Dei giovani iscritti al programma al 9 aprile 2015, solo il 13,9 per cento ha ricevuto una proposta concreta. In numeri assoluti si tratta di 69.811 ragazzi e ragazze. L'Adapt sottolinea che su questi numeri vi sono molti dubbi in quanto non vi è coerenza tra i diversi monitoraggi ministeriali e vengono riportate solo percentuali e non dati reali.
Questo significa, inoltre, che non è possibile conoscere dati sulle tipologie di proposte concrete offerte ai giovani.
Sempre l'Adapt, già nel 2014, ha segnalato alcuni problemi organizzativi e gestionali relativi alla Garanzia per i giovani:
a) le opportunità di lavoro contate indipendentemente nel sito web di Garanzia per i giovani sono poche;
b) il sito web ministeriale (www.garanziagiovani.it) nei fatti sembra un duplicato delle altre agenzie del lavoro, pubbliche e private, con gli stessi annunci, senza una verifica di qualità e di allineamento rispetto agli standard della Garanzia per i giovani;
c) i profili «alti» ricercati sono solo pochi, nonostante l'alta percentuale di candidati che ha conseguito una laurea. Uno specchio impietoso della scarsa qualità dei profili ricercati;
d) peggio ancora, è uno spettacolare controsenso rispetto agli obiettivi della Garanzia per i giovani, nata per inserire nel mondo del lavoro persone senza esperienza, che molti annunci chiedano esperienza pregressa in ambito lavorativo, in alcuni casi anche di dieci anni.

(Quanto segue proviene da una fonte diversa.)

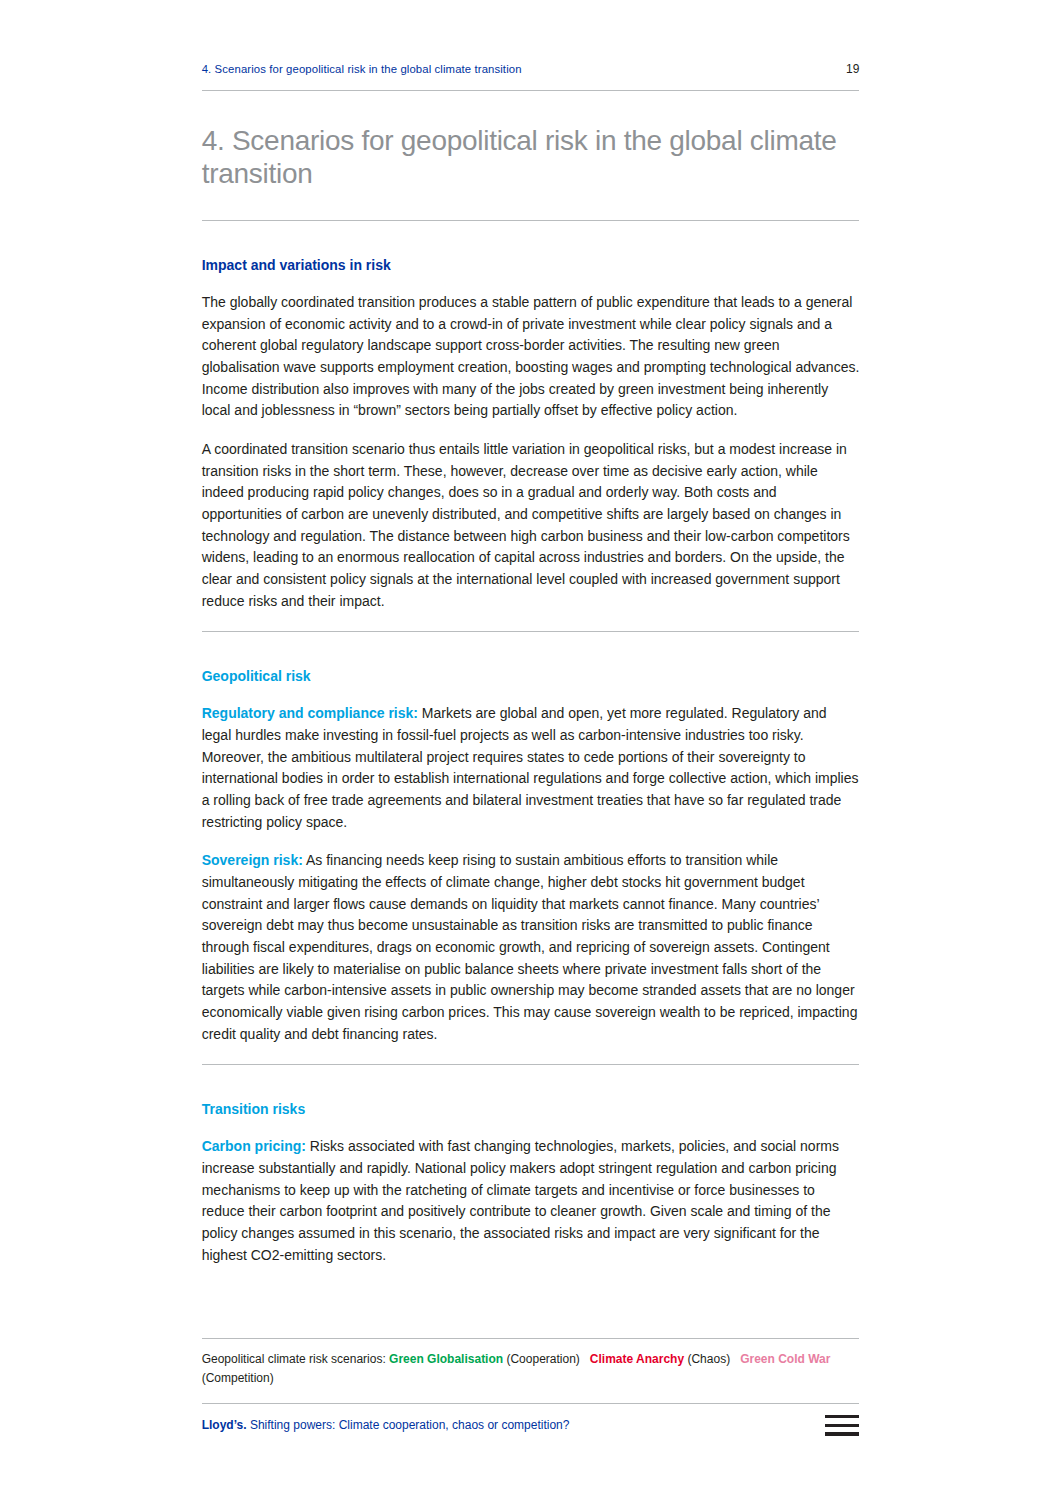4. Scenarios for geopolitical risk in the global climate transition 19
4. Scenarios for geopolitical risk in the global climate transition
Impact and variations in risk
The globally coordinated transition produces a stable pattern of public expenditure that leads to a general expansion of economic activity and to a crowd-in of private investment while clear policy signals and a coherent global regulatory landscape support cross-border activities. The resulting new green globalisation wave supports employment creation, boosting wages and prompting technological advances. Income distribution also improves with many of the jobs created by green investment being inherently local and joblessness in “brown” sectors being partially offset by effective policy action.
A coordinated transition scenario thus entails little variation in geopolitical risks, but a modest increase in transition risks in the short term. These, however, decrease over time as decisive early action, while indeed producing rapid policy changes, does so in a gradual and orderly way. Both costs and opportunities of carbon are unevenly distributed, and competitive shifts are largely based on changes in technology and regulation. The distance between high carbon business and their low-carbon competitors widens, leading to an enormous reallocation of capital across industries and borders. On the upside, the clear and consistent policy signals at the international level coupled with increased government support reduce risks and their impact.
Geopolitical risk
Regulatory and compliance risk: Markets are global and open, yet more regulated. Regulatory and legal hurdles make investing in fossil-fuel projects as well as carbon-intensive industries too risky. Moreover, the ambitious multilateral project requires states to cede portions of their sovereignty to international bodies in order to establish international regulations and forge collective action, which implies a rolling back of free trade agreements and bilateral investment treaties that have so far regulated trade restricting policy space.
Sovereign risk: As financing needs keep rising to sustain ambitious efforts to transition while simultaneously mitigating the effects of climate change, higher debt stocks hit government budget constraint and larger flows cause demands on liquidity that markets cannot finance. Many countries’ sovereign debt may thus become unsustainable as transition risks are transmitted to public finance through fiscal expenditures, drags on economic growth, and repricing of sovereign assets. Contingent liabilities are likely to materialise on public balance sheets where private investment falls short of the targets while carbon-intensive assets in public ownership may become stranded assets that are no longer economically viable given rising carbon prices. This may cause sovereign wealth to be repriced, impacting credit quality and debt financing rates.
Transition risks
Carbon pricing: Risks associated with fast changing technologies, markets, policies, and social norms increase substantially and rapidly. National policy makers adopt stringent regulation and carbon pricing mechanisms to keep up with the ratcheting of climate targets and incentivise or force businesses to reduce their carbon footprint and positively contribute to cleaner growth. Given scale and timing of the policy changes assumed in this scenario, the associated risks and impact are very significant for the highest CO2-emitting sectors.
Geopolitical climate risk scenarios: Green Globalisation (Cooperation) Climate Anarchy (Chaos) Green Cold War (Competition)
Lloyd’s. Shifting powers: Climate cooperation, chaos or competition?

Nel maggio 2015, infine, il bollettino dell'Adapt ha pubblicato il sottostante decalogo di proposte per far funzionare alcuni aspetti della Garanzia per i giovani:
1) demandare a una struttura agile e partecipata il compito di coordinare le partnership, progettare, valutare e migliorare continuamente il sistema su modello di quanto accade in Germania con la Young people and career work alliance o negli Stati Uniti d'America con il Working group;
2) il perno di Garanzia per i giovani sono i servizi occupazionali, perché funzioni occorre portare a compimento il processo di riforma dei servizi per il lavoro affinché diventino agenzie di transizione capaci di svolgere un ruolo globale di fornitori di servizi permanenti a favore delle persone e delle imprese alla stregua di quanto già avviene nei Paesi Bassi;
3) fissare tempi certi per i percorsi di Garanzia per i giovani assicurando ai giovani un'opportunità entro quattro mesi dall'iscrizione;
4) garantire la qualità delle offerte pubblicate nel portale nazionale di Garanzia per i giovani e la loro coerenza rispetto al target e agli obiettivi;
5) rendere strutturale l'esperienza degli Youth corner avviata in alcuni territori valorizzando il principio della personalizzazione e della globalità del servizio come accade nei Paesi nord-europei e in Francia;
6) adattare i percorsi alle persone e ai cambiamenti nel tempo e quindi rendere reversibili i punteggi di profilazione utilizzando metodi di rilevazione misti come accade in Germania, dove la profilazione si realizza in quattro fasi ed è sempre reversibile;
7) prevedere una remunerazione dei percorsi che tenga conto non solo dei risultati ma anche della qualità degli esiti e dei processi (tempi di attivazione, qualità dell'offerta e del servizio);
8) rendere disponibile e consultabile per le imprese il ricchissimo database di competenze dei giovani inseriti nel programma;
9) utilizzare le risorse in modo funzionale rispetto agli obiettivi, prevedendo investimenti sulle strutture di placement all'interno delle scuole e delle università nonché l'apprendistato quale strumento di formazione e occupabilità;
10) rinnovare il sistema di monitoraggio e di valutazione sulla base di indicatori capaci di dare conto dei risultati raggiunti e di contribuire al miglioramento delle politiche occupazionali.